[What to work on] Repeat exactly, and only, the lines below starting at the line that contains "If yes, list year(s)" and ending at the line that contains "If yes, please", inclusive of both.

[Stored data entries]
Segment Open

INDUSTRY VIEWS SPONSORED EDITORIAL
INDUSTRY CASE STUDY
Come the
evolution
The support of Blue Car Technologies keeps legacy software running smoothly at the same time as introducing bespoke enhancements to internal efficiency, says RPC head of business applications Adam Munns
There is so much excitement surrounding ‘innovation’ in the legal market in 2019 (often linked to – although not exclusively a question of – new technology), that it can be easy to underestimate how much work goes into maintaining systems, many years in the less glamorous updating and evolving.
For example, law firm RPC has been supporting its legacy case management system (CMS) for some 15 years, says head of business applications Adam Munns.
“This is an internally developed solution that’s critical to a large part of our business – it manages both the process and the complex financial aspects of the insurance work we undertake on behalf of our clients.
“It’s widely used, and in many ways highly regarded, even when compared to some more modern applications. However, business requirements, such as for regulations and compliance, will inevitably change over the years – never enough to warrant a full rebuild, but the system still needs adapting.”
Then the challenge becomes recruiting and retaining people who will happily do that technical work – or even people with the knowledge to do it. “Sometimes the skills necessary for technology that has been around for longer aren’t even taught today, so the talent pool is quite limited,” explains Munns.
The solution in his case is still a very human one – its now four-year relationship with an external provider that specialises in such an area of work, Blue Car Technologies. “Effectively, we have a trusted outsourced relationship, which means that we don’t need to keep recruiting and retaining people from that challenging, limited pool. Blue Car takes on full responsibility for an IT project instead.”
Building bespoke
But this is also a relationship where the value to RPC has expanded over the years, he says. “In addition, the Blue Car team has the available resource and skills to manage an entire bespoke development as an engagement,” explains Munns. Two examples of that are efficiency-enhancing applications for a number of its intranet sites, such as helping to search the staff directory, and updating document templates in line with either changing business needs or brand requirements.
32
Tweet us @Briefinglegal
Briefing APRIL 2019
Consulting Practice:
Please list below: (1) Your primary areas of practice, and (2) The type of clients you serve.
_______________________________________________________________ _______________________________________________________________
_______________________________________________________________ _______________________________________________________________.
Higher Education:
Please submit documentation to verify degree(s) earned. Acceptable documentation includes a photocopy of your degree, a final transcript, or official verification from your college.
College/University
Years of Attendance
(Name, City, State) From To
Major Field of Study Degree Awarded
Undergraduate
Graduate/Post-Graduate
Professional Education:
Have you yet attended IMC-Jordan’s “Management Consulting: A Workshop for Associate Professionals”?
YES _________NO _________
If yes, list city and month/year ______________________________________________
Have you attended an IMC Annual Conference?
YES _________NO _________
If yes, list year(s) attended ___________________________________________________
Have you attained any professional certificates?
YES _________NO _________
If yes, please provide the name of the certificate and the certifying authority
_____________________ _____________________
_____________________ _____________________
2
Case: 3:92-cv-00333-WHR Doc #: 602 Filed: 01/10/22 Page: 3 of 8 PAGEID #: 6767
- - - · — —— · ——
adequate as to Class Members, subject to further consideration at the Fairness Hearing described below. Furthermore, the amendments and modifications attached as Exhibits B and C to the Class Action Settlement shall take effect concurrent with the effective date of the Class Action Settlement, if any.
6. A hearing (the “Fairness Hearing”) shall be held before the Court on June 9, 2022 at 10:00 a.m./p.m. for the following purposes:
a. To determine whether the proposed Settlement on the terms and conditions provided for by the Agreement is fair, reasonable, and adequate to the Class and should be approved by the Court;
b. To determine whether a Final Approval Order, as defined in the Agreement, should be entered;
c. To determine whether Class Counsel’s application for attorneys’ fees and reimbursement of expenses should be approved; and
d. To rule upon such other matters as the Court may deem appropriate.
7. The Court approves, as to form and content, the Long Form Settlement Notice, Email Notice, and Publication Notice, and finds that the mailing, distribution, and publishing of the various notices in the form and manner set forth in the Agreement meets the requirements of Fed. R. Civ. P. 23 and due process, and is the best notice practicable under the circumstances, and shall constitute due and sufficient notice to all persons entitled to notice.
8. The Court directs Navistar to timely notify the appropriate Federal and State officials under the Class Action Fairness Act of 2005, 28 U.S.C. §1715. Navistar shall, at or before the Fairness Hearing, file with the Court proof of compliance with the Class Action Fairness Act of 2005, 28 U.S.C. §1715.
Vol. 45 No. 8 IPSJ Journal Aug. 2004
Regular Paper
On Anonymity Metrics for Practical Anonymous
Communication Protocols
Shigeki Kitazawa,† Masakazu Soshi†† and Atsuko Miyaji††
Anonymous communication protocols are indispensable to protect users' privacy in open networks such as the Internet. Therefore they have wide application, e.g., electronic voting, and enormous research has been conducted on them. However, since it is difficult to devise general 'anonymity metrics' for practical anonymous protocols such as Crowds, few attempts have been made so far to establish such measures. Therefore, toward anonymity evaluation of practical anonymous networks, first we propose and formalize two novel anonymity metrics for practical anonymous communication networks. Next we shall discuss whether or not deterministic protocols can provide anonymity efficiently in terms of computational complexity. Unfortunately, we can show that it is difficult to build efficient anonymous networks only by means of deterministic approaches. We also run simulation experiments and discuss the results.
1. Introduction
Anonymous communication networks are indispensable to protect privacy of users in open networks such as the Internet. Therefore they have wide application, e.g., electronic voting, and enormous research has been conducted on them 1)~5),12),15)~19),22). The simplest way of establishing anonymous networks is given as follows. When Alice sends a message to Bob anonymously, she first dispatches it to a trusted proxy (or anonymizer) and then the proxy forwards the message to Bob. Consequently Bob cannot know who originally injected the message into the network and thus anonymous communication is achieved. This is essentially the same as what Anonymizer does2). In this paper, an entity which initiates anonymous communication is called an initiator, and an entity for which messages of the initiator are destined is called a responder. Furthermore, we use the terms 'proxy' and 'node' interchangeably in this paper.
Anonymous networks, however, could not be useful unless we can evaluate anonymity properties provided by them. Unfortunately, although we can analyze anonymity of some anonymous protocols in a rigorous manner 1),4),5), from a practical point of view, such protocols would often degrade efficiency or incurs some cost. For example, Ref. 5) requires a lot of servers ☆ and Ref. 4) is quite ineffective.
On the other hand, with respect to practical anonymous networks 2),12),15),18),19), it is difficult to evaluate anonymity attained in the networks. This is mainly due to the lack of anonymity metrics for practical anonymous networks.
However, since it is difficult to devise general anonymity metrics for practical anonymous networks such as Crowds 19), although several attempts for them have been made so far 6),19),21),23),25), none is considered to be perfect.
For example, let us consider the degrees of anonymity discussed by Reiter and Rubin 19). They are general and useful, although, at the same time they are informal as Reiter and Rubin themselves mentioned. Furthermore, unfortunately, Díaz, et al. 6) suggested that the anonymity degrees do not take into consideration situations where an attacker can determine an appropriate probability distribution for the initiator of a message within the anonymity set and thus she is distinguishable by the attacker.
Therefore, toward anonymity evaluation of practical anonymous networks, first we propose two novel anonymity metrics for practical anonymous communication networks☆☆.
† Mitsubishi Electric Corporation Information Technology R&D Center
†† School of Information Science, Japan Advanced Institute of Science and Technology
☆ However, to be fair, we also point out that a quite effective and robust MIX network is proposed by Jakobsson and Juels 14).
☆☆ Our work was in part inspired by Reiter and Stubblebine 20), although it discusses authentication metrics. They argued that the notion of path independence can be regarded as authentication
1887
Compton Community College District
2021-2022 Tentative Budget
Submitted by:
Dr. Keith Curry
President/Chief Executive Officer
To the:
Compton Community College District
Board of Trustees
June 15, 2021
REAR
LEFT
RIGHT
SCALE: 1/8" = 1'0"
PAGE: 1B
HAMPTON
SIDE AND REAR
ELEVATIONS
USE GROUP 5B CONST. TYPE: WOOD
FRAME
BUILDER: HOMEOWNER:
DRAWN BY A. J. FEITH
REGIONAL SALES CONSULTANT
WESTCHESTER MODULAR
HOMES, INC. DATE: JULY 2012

Segment Closed

[The completed task]
If yes, list year(s) attended ___________________________________________________
Have you attained any professional certificates?
YES _________NO _________
If yes, please provide the name of the certificate and the certifying authority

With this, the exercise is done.